What I would ask myself:
1) Is my team qualified to support a new vendor?
2) Assuming we have a well-documented network, does my team has time to study/write standards that can support when configuring or troubleshooting QoS for example?
3) Are we implementing procedures to validate if a solution will perform as expected prior the deployment?
In addition, even in a multi-vendor environment you might face issues in some corner case situations . A real case: We have a branch with two border routers working in a hot-standby fashion. The seconday (standby router) had been replaced a time ago because it was EOL and one beautiful day the primary link failed and the secondary did not take over. Reason? It had a IOS basic version that supports only EIGRP Stub routing. The problem: The router was in a transit path. Thus, the entire branch went down.
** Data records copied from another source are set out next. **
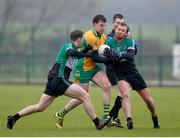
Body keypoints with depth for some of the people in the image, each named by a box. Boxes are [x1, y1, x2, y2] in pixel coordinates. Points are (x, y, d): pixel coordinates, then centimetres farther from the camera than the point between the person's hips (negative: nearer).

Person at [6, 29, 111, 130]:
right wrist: (88, 55, -30)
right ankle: (97, 123, -12)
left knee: (40, 107, 12)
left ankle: (14, 117, 9)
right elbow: (71, 52, -31)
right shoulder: (68, 46, -8)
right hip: (59, 79, -10)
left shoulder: (69, 46, 20)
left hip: (53, 80, 10)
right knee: (86, 96, -12)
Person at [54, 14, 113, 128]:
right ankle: (60, 115, 19)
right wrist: (110, 60, -26)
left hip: (93, 67, 7)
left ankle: (106, 116, -12)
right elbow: (94, 57, -24)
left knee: (107, 86, -16)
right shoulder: (89, 36, -22)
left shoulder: (103, 37, 4)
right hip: (82, 68, -7)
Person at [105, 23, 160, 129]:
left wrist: (118, 54, -35)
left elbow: (131, 55, -20)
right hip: (121, 75, -2)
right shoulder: (109, 43, -1)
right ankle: (129, 119, -44)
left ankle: (155, 120, 32)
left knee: (148, 99, 7)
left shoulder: (129, 41, -2)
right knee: (126, 95, -32)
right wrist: (109, 56, -23)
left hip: (134, 73, 2)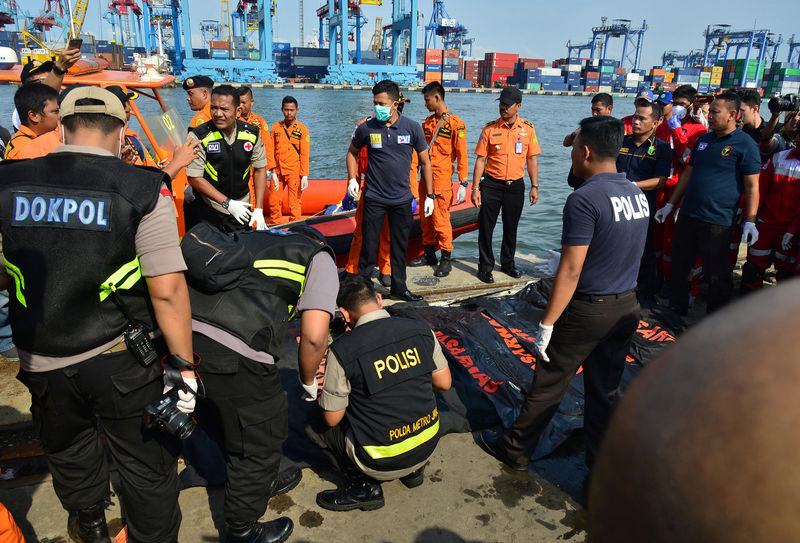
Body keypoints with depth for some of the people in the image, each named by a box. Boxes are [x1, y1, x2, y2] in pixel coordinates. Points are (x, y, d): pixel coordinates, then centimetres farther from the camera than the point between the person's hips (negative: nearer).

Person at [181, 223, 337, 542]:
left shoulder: (253, 240, 28)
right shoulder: (320, 259, 9)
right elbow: (314, 337, -3)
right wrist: (309, 382, 14)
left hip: (182, 334, 8)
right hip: (234, 355, -8)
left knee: (226, 424, 29)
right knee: (259, 440, 16)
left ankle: (265, 482, 54)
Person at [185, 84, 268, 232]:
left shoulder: (252, 133, -4)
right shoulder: (199, 136, -14)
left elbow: (260, 169, 4)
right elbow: (194, 178, -13)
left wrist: (259, 210, -1)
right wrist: (227, 203, -18)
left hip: (242, 209, 3)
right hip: (207, 212, -3)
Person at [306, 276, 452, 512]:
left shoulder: (342, 350, -19)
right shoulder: (421, 330, -7)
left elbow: (332, 419, -9)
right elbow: (444, 383, 5)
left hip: (384, 462, -5)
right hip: (428, 444, 5)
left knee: (315, 422, 15)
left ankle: (364, 485, 5)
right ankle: (413, 470, 22)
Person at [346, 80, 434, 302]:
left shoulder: (412, 127, -4)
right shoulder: (367, 128, -5)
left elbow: (424, 161, 4)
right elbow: (352, 152, 14)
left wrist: (429, 195, 3)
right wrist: (352, 179, -1)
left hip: (402, 199, 1)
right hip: (374, 198, -1)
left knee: (400, 246, 11)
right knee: (368, 245, 2)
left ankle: (399, 287, 26)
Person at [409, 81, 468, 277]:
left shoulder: (455, 123, -6)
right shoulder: (427, 122, 15)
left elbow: (462, 155, -9)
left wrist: (463, 184, -13)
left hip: (442, 180, -7)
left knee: (441, 221, -5)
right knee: (425, 219, 12)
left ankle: (446, 259, 7)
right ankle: (429, 255, 26)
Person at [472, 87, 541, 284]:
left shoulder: (528, 128, 3)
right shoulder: (490, 128, -2)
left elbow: (532, 159, 7)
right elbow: (480, 160, -2)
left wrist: (535, 187, 4)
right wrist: (475, 188, -7)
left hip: (515, 185, 2)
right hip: (492, 184, -1)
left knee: (511, 227, 13)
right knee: (486, 227, 1)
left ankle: (508, 263, 29)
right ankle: (485, 267, 13)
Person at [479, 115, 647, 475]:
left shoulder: (584, 199, -21)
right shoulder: (638, 194, 5)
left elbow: (570, 271, -22)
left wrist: (547, 324, -16)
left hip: (588, 310, -7)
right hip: (627, 307, 7)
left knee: (548, 385, 8)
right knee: (606, 391, 18)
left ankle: (514, 450, 25)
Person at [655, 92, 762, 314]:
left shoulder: (745, 144, -6)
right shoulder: (702, 140, 12)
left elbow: (752, 186, -8)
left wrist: (750, 221, -13)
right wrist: (670, 205, 16)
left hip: (718, 221, -6)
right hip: (687, 216, 6)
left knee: (717, 275, 4)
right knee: (679, 267, 15)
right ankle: (676, 311, 31)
Now wondering that we could have had a Juniper as primary and Cisco as secondary, this problem would have happened anyway.
All said, personally, I prefer wait to Halley Comet rather spend too much energy working to avoid it and suddenly appear a new one (hale-bopp)!
If after investigation I did find out that the issue wasn't going to be a blue moon event, I would ask "Do we know that it is specific volume that is causing this issue?" If for example we know that 500 MB of aggregate encrypted traffic is causing this software issue and it will run smoothly under that amount can we consider using the backup WAN router in a load sharing design?
If we absolutely have to solve this issue I would look into load sharing across the WAN routers. It adds complexity, but its a set of known complexity problems. Its a set of known bugs. Adding a second vendor presents a whole new set of bugs to discover and unforeseen complexity.